As I mentioned a few days ago, I’m plan to give POSTOPLAN a shot. Today, I decided to spend just a few minutes signing up for a free trial and kicking the tires. Here’s what I found.
Signup is a Breeze
I picked my preferred plan (the Start plan, for now). POSTOPLAN advertises a free seven-day trial which kicks in automatically. You can register without setting up a payment method and if you sign in with Google registration is as easy as accepting the Terms of Service and clicking on your Google account to log in.
Signup could not be easier.
Hello Busy Dashboard
Signup was a breeze, but after signing up I was presented with the interface which was somewhat overwhelming.

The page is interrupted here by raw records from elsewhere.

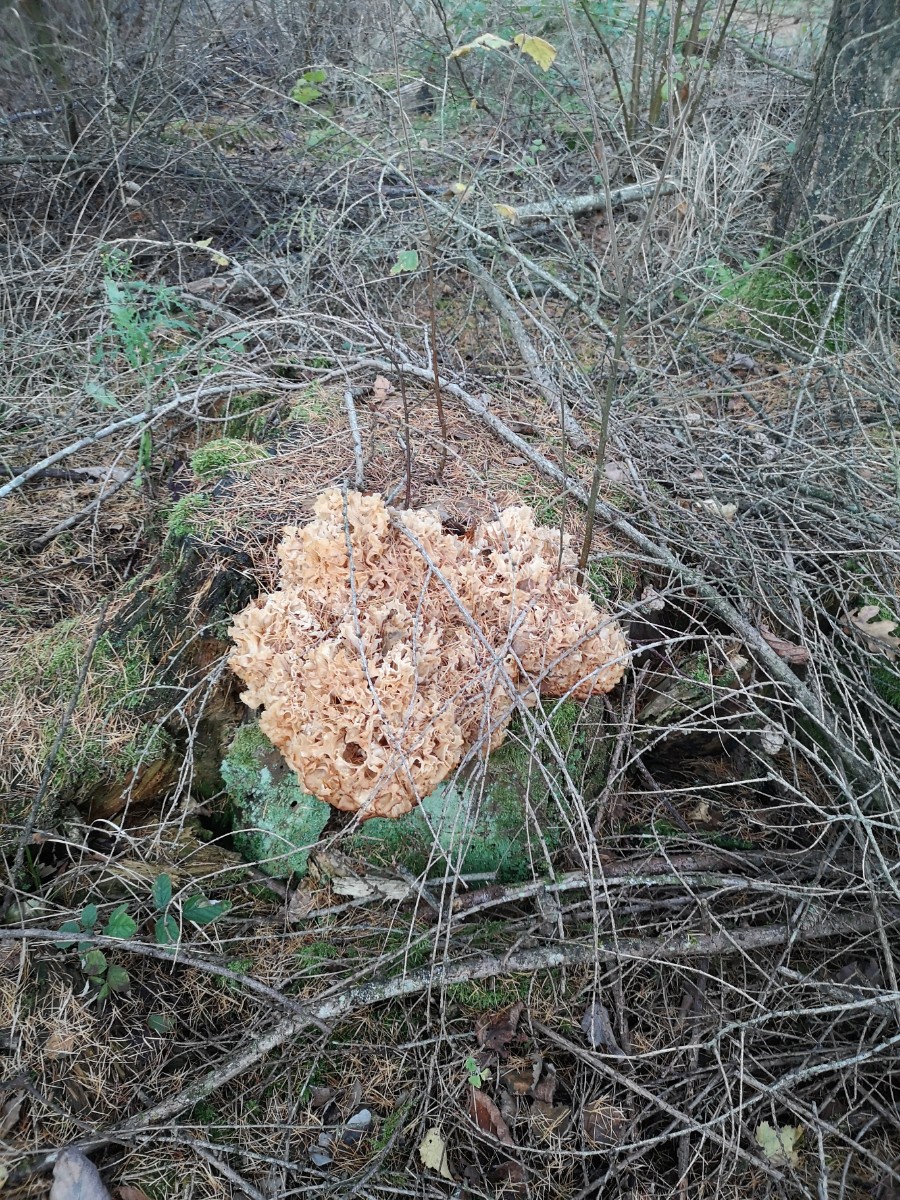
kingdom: Fungi
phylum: Basidiomycota
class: Agaricomycetes
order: Polyporales
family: Sparassidaceae
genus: Sparassis
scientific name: Sparassis crispa
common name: kruset blomkålssvamp
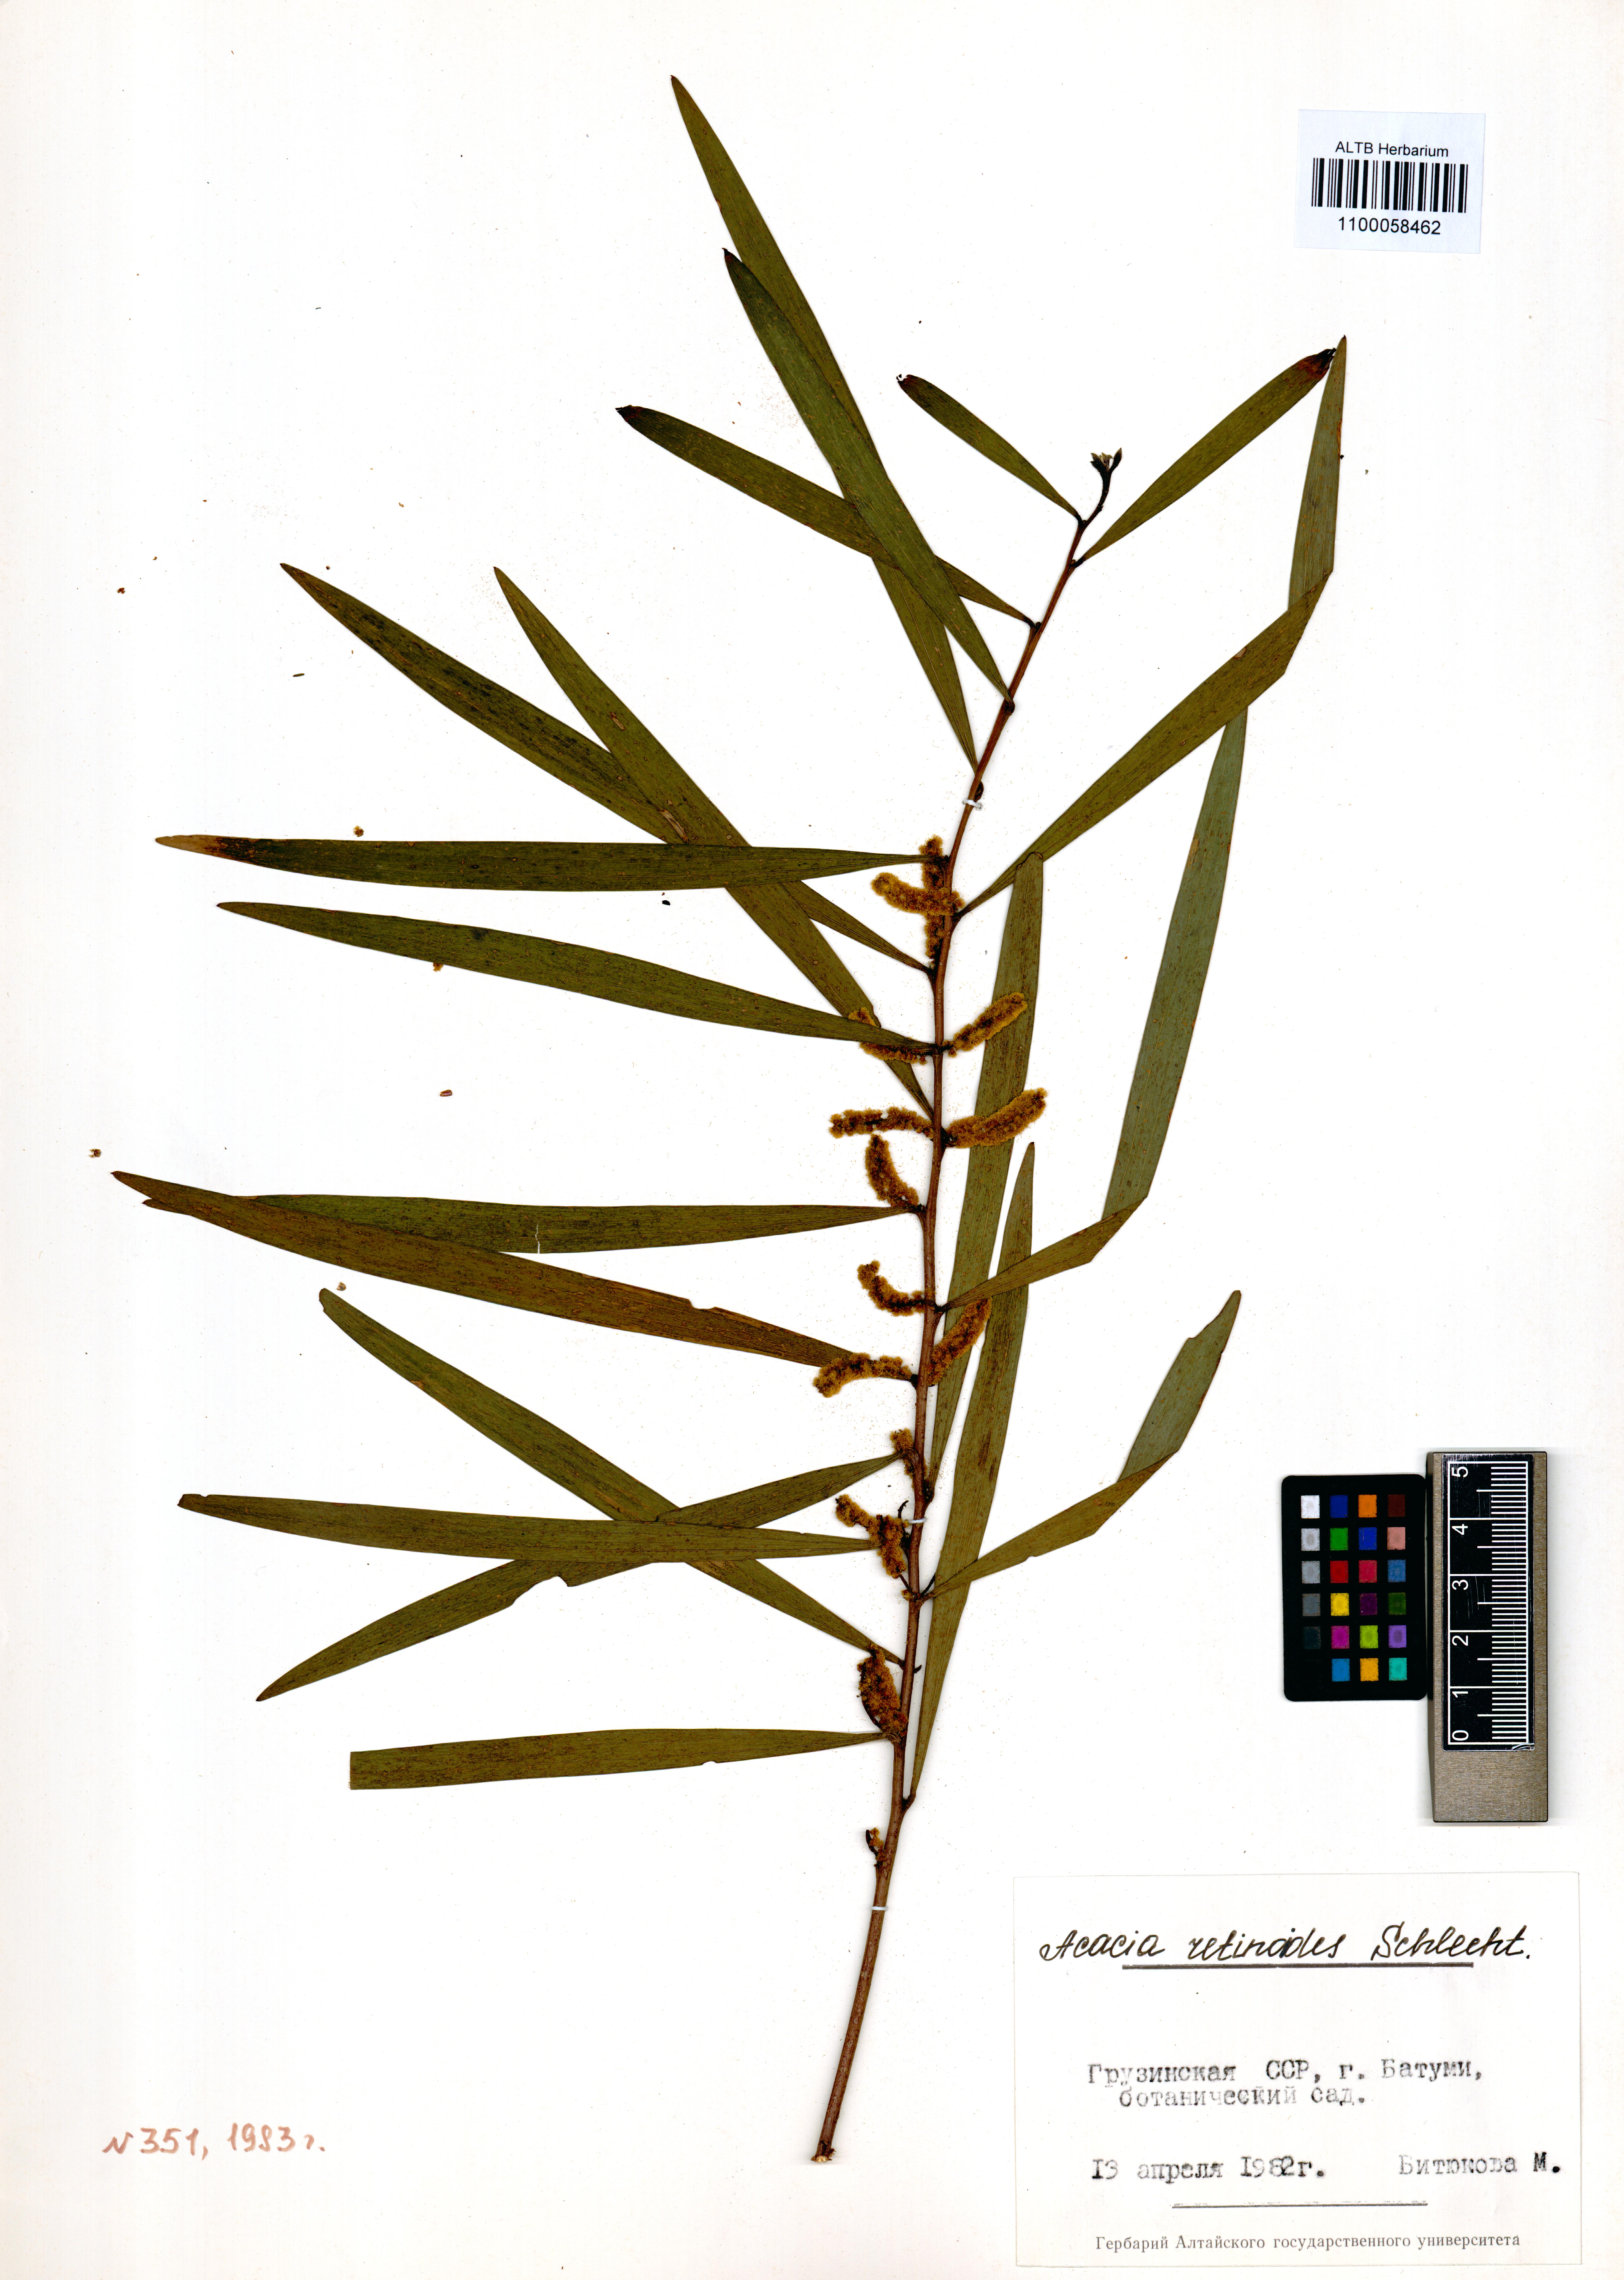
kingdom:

That’s a lot of buttons and menus and unexplained content. The onboarding process really needs a setup wizard or a walk-through to help with initial setup. I’m sure with some use this would all make sense, but as a first impression this is a lot to take in.
Making a (False) Start
I decided the first thing to do was to connect my social media accounts and found an appropriate menu item in the lefthand menu under Manage > Accounts. That’s when I noticed my mistake: the Start plan only supports posting to Instagram, Facebook, Telegram, and WordPress (oddly enough). To connect to Twitter and LinkedIn I would need to upgrade to the Business plan.
No problem! I’ll just upgrade to the Business plan for the duration of my seven day trial.
Unfortunately, now that I’ve subscribed to the Start plan I can no longer get the seven-day trial for the Business plan, at least not on my own. When I attempted to switch to the Business plan I was prompted to pay for a month (or year) of service. 🤦♂️
Making a Late Appearance: the Onboarding Tour
Mildly annoyed after attempting and failing to upgrade to the Business plan while keeping my seven-day trial, I decided to head back to the dashboard to see if I could find some other option that would allow me to upgrade my plan for the rest of the trial period. Upon landing back on the dashboard I was now offered the chance to watch an introductory tour.
My annoyance relaxed just a bit and I clicked “I agree”. However, what followed was two modal windows that seemed to highlight unimportant or irrelevant information, when what I really needed out of a tour was something to tell me how to get started.
And that concludes the tour!
10 Minutes In and I’m Looking for the Exit
I have to be honest. At this point, I was underwhelmed.
Not to worry! POSTPLAN’s helpful mascot volunteered to help!
I opened up the widget which lead me to a bunch of common questions. However, despite all of the mascot’s best intentions, I couldn’t find any information about switching between plan types during the trial period.
After a few more minutes of poking around I concluded that at this point it appears I have a few options:
- I can just pay $6.90 for one month of the Business plan.
- I can reach out to POSTOPLAN support via email and ask if they can switch my seven-day trial to the Business plan. I bet they’d do it.
- I can log out and create a completely new account, this time subscribing to the Business plan.
- I can move on and try something else, like Buffer.
UX is Important
When I looked at social media management apps a few days ago I said this about POSTOPLAN:
So cheap it makes you wonder what the catch is.
Unfortunately, I believe I’ve found the catch: user experience.
On paper, POSTOPLAN matches the feature sets of much more expensive platforms at a fraction of the price. However, the user experience needs some work. While registration was dead-simple, the rest of the process of trying to get things set up was pretty rough:
- The dashboard is very busy when you see it for the first time and it’s unclear what you should do to get started.
- If you accidentally subscribe to the wrong plan for the seven-day free trial, you’re unable to change plans, at least not as far as I was able to determine. Perhaps POSTOPLAN’s support can change things for you, but then you have to email them and wait for them to get back to you. No thanks.
- When you are presented with the onboarding tour it’s poorly executed and doesn’t provide useful information (e.g., the first steps you should take in setting up your account and how to create and schedule posts).
- As you can tell from the screenshots above, the copy used throughout could use some work.
The entire experience provides the impression of a product that’s still beta stage, and that’s ok. I work for a bootstrapped startup and there was certainly a time when our product felt like it was still in beta stage. However, for me personally the difference between $6.90 per month (entry level price for my needs at POSTOPLAN) and $10 per month (entry level price for my needs at Buffer) just isn’t sufficient to muddle through an unpolished user experience and hassle support for account issues.
Should You Try POSTOPLAN?
At this point, you may think I would say “no” but the truth is if the Start plan works for your needs, POSTOPLAN still looks like a fantastic value. The onboarding process is a bit rough, but if you’re willing to look past that, on paper POSTOPLAN still looks like a really compelling option.
2 thoughts on “POSTOPLAN First Impressions”
It seems that the problem is you work at too good of a company who gets UX. 🤣
Very true. 😅 I’m trying very hard to be fair and kind to POSTOPLAN. I really do think they’re onto something here, but the execution of onboarding and setup just isn’t where it needs to be yet.